De esta manera, un político importante puede estar dando un discurso en otro continente y nosotros podemos verlo en tiempo real en nuestras casas. Así como el discurso del político, miles o millones de acontecimientos pueden ser vistos por millones de personas alrededor del mundo justo en el momento en el que están sucediendo.

Beneficios y inconvenientes en el tema de la “supercarretera de la información”, pero, si lo vemos de forma más general, podemos comenzar a encontrar muchos problemas a la hora de llevar información inmediata a la población del mundo.

Es cada vez más común que el primer contacto que se tenga con las noticias sea a través de internet y sobre todo acceder a ellas por medio de las redes sociales. Un Live Streaming, un tuit, una imagen publicada en el perfil de un contacto justo en el momento en el que ocurren las cosas hacen que este método para recibir información sea el más eficaz.

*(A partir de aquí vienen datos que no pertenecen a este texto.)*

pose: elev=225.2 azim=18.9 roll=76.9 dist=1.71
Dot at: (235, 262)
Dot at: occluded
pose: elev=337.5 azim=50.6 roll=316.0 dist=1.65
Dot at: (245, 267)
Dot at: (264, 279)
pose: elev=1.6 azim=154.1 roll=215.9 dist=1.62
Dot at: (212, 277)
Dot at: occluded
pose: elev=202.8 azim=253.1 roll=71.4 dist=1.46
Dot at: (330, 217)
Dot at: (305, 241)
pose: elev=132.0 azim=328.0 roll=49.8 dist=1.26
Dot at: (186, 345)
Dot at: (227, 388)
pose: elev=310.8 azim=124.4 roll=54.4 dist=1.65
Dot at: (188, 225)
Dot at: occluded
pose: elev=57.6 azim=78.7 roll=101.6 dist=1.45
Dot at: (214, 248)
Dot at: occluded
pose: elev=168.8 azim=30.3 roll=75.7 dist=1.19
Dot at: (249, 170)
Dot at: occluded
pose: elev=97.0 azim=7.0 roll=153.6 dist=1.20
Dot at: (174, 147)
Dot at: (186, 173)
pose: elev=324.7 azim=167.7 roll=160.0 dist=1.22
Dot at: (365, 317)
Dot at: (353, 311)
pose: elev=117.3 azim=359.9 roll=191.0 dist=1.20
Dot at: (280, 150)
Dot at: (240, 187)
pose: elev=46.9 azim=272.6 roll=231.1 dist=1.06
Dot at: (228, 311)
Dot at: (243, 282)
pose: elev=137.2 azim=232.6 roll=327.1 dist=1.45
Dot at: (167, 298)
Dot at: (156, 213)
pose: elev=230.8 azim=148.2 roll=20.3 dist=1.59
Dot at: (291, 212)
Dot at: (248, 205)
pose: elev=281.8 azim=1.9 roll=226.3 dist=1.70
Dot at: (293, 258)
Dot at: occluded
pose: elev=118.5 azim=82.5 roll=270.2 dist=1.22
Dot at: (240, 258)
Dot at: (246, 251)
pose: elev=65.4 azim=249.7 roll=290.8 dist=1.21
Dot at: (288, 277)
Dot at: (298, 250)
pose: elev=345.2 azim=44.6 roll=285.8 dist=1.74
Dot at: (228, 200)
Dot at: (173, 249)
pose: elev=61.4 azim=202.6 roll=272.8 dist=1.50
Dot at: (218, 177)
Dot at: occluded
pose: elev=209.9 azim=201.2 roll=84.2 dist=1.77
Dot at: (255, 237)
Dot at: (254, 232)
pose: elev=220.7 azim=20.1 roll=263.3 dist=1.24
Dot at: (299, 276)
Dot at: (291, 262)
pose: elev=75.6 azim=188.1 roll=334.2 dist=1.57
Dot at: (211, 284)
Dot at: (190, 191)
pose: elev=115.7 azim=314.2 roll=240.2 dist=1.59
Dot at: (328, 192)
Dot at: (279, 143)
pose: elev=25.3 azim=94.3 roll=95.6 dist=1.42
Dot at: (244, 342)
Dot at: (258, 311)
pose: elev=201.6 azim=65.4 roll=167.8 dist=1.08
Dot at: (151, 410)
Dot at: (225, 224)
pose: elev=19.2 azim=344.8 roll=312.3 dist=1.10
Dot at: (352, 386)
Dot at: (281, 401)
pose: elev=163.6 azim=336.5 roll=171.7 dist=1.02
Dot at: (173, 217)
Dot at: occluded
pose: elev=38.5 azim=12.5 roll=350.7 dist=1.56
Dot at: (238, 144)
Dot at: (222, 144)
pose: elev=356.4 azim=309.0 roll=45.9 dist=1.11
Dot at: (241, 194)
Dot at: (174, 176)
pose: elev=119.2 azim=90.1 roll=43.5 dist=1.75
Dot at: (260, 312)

Los medios de comunicación cuentan ahora con la herramienta más poderosa que han tenido en toda su historia, y con ella pueden llegar a cualquier lugar; no hay fronteras, no hay barreras, no hay límites.

Así como los medios de comunicación serios han aprovechado lo que el Internet les ofrece para poder informar de manera más rápida y eficiente, también han proliferado los charlatanes, falsos medios de comunicación o con fachada informativa que publican datos a manera de noticia pero que, en realidad, distan mucho de ser productos informativos verdaderos.

Muchas veces tienen contenidos sin fuentes, la información nunca es contrastada; son meras emociones y creencias personales -en los mejores casos- lo que estos pasquines electrónicos le entregan al consumidor final.

La facilidad con la que cualquier usuario puede compartir contenido en las redes sociales y la proliferación que tienen las noticias falsas a través de Internet, han abierto muchas puertas a los titulares tendenciosos.

Muchas veces esto se hace con la finalidad de conseguir seguidores, dinero y atención, pero, hay muchos contenidos allá afuera con intenciones más oscuras, como robar tu información, acceder a tus cuentas en redes sociales y correo electrónico o la que es más peligrosa: manipular.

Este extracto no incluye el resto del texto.